* Selected extract
I was reading the power integrity (http://www.altera.com/support/devices/power/integrity/pow-integrity.html) article on Altera's website and came across the recommendation for the Bulk Capacitor (47uF to 100uF). I'm supposed to have one 47uF-100uF capacitor for every two VCCIO banks. The chip I'm using only has two banks, so that means just one 47uF capacitor. 

 

My question now is, how to feed power to the decoupling capacitors? As of now, the power is fed directly from the source via a star-network. Each VCCIO/VCCINT pin is connected on its own via a 20mil trace. 

 

If I include the bulk cap, should I feed the power to the decoupling capacitors FROM the 47uF cap? In other words, make a localized star network for the chip rather then connecting them to the board network for power? This is what the schematic on the website seems to suggest. 

 

I obviously don't have a Vcc plane (or an unbroken ground plane).

Those guidelines are intended to enable reliable high frequency operation; they also kind of assume you have a PCB with GND and power planes. 

 

Of course, for 62 kHz operation, there's much less concern. 

 

But the general idea is to place the capacitors as close to the device as possible, using the shortest widest trace you can, with priority for the small high frequency capacitors.

Thanks. I too would prefer a 4 layer board for this job, but there are no PCB manufactures that can do that here. If I want a 4 layer board, I'll have to go to a manufacturer out of the country! 

 

And since this is just a prototype board, that can be a bit cost prohibitive. 

 

My decoupling caps are quite close to the device with a direct connection, so thats taken care of. Do you think I can get away with not having the 47uF cap at all? Will the design be more robust if I choose to include one? 

 

I'm really only concerned about how to distribute power if I do have a bulk cap. Bring a thick trace to the bulk cap and then distribute power to the decoupling caps from that point onwards?

* Task directions
In the thread on feeding power to decoupling capacitors, how is each VCCIO/VCCINT pin currently connected?

* Items
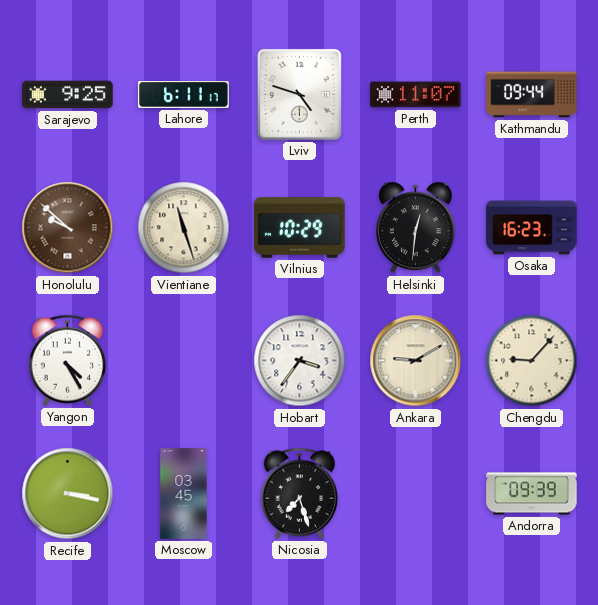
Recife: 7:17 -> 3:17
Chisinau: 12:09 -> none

==

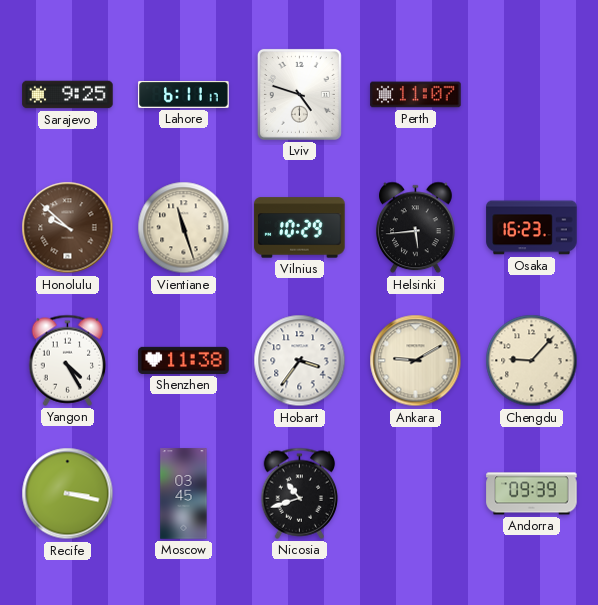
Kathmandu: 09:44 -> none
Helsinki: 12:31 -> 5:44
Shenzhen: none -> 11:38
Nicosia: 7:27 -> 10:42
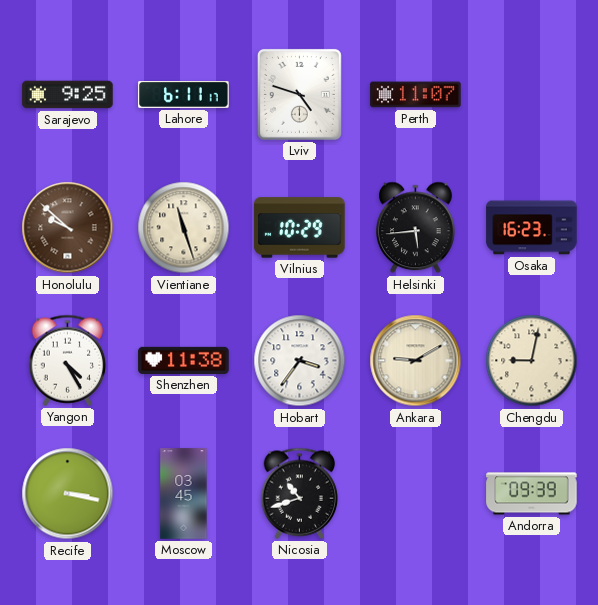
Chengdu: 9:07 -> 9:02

* Solution to this exercise
Each pin is connected on its own with a 20mil trace, with power fed directly from the source through a star network.